Activity »
The answer is to be the data that follows, transcribed exactly, minus its pictures.
START Material provided
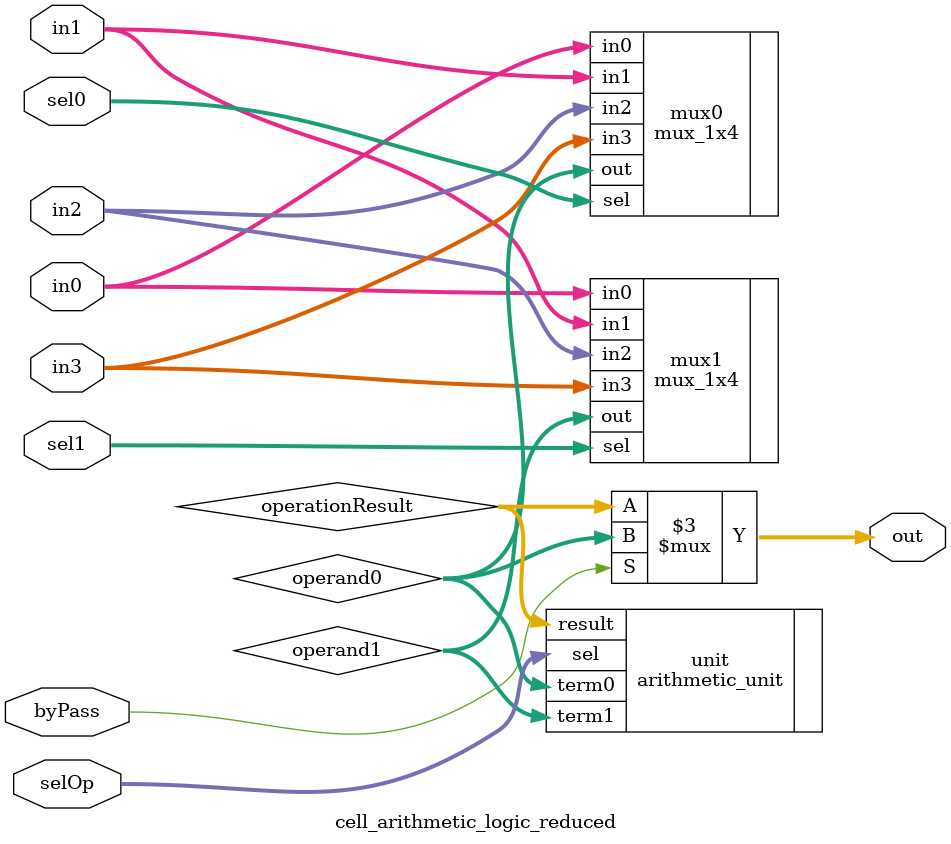
<source format=v>


module cell_arithmetic_logic_reduced(
	in0,	//I: inputs
	in1,
	in2,
	in3,
	byPass, //I: bypass signal - if set, the output will be the operand input given by the sel0 selection signal
	sel0,	//I: operands selections
	sel1,
	selOp,	//I: operation selection
	out		//O: result
);
	
	parameter WIDTH = 32;
	input [(WIDTH - 1) : 0] in0;
	input [(WIDTH - 1) : 0] in1;
	input [(WIDTH - 1) : 0] in2;
	input [(WIDTH - 1) : 0] in3;
	
	input [1:0] sel0;
	input [1:0] sel1;
	input [1:0] selOp;
	input byPass;
	
	output reg[(WIDTH - 1) : 0] out;
	
	wire [WIDTH - 1 : 0] operand0;
	wire [WIDTH - 1 : 0] operand1;
	
	wire [WIDTH - 1 : 0] operationResult;
	
	mux_1x4 #(WIDTH) mux0(.in0(in0), .in1(in1), .in2(in2), .in3(in3), .sel(sel0), .out(operand0));
	mux_1x4 #(WIDTH) mux1(.in0(in0), .in1(in1), .in2(in2), .in3(in3), .sel(sel1), .out(operand1));
	arithmetic_unit #(WIDTH) unit(.term0(operand0), .term1(operand1), .sel(selOp), .result(operationResult));

	always @*
		if (byPass)
			out = operand0;
		else
			out = operationResult;
	
endmodule
</source>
END Material provided
Result below »
<source format=v>


module cell_arithmetic_logic_reduced(
	in0,	//I: inputs
	in1,
	in2,
	in3,
	byPass, //I: bypass signal - if set, the output will be the operand input given by the sel0 selection signal
	sel0,	//I: operands selections
	sel1,
	selOp,	//I: operation selection
	out		//O: result
);
	
	parameter WIDTH = 32;
	input [(WIDTH - 1) : 0] in0;
	input [(WIDTH - 1) : 0] in1;
	input [(WIDTH - 1) : 0] in2;
	input [(WIDTH - 1) : 0] in3;
	
	input [1:0] sel0;
	input [1:0] sel1;
	input [1:0] selOp;
	input byPass;
	
	output reg[(WIDTH - 1) : 0] out;
	
	wire [WIDTH - 1 : 0] operand0;
	wire [WIDTH - 1 : 0] operand1;
	
	wire [WIDTH - 1 : 0] operationResult;
	
	mux_1x4 #(WIDTH) mux0(.in0(in0), .in1(in1), .in2(in2), .in3(in3), .sel(sel0), .out(operand0));
	mux_1x4 #(WIDTH) mux1(.in0(in0), .in1(in1), .in2(in2), .in3(in3), .sel(sel1), .out(operand1));
	arithmetic_unit #(WIDTH) unit(.term0(operand0), .term1(operand1), .sel(selOp), .result(operationResult));

	always @*
		if (byPass)
			out = operand0;
		else
			out = operationResult;
	
endmodule
</source>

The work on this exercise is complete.